The time-consuming yet extremely worthwhile workmanship of the timepiece does not just stop at the guillochage of the dial and movement plate, however. The sapphire crystal case back on the reverse allows the ticking microcosm to be seen in all its beauty. Here, the observer discovers an art of skeletisation that has become something of a rarity. This too has been completed by Jochen Benzinger. The craftsman requires a great deal of time and a great muse to create the fascinating recesses and the delicate shapes that emerge from them. First, he marks the outlines of the planned skeleton with a needle. After applying fine holes, he then removes the excess material using a special saw. Additional steps apply for bevelling the edges and engraving the surfaces.
Extremely carefully wrought angles serve as prominent characteristics of good craftsmanship. Connoisseurs measure the quality of the corner, for example − whether it is drawn in, protruding, or rounded off. Even the best computer-controlled production centres cannot match the technical skill of design performed by hand. In his work, the skeletoniser must always ensure that the strength of the bridges and cocks remains intact. Precise knowledge of the structure of mechanical movements and the power flow in the gear unit is indispensable for this purpose. Although the ES06 calibre of the Regulateur 1920 runs with only 1/1,000,000,000 ps, the immutable laws of the mechanics demand rigorous attention.
Watch enthusiasts with a keen eye will immediately notice the arrangement of the winding and time-setting crown at the “6” on the anniversary wristwatch.
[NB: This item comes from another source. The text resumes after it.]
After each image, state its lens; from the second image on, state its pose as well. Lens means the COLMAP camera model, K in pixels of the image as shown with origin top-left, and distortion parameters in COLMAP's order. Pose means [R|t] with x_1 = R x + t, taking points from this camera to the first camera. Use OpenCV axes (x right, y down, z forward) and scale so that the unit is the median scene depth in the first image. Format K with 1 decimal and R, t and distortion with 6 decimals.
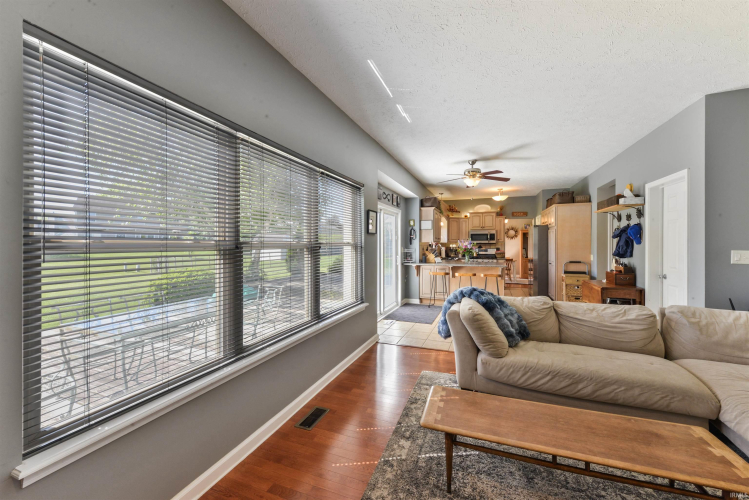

This in part due to the already mentioned Lépine style of the movement. However, the unusual positioning also serves to protect the valuable cuffs and the ergonomics as well as preventing the winding shaft from bending. Experienced owners of hand-wound wristwatches take them off their wrist before tightening the mainspring, as this makes the act of winding a great pleasure − in the case of the Regulateur 1920, this is also thanks to the solid gold crown in the design of the nuts on Erwin Sattler precision pendulum clocks.
The historically significant movement provides around 36 hours of running power with a fully taut mainspring. The quality features of the wristwatch also include a Rücker mechanism with a self-developed, manufactured and finished swan neck fine adjustment system, as well as a fine Breguet-style spring with a bent-up end curve and a thrice screw-fastened minute wheel chaton. The external décor of the ticking masterpiece is completed by a hand-sewn alligator-skin strap and a solid gold push-button folding clasp.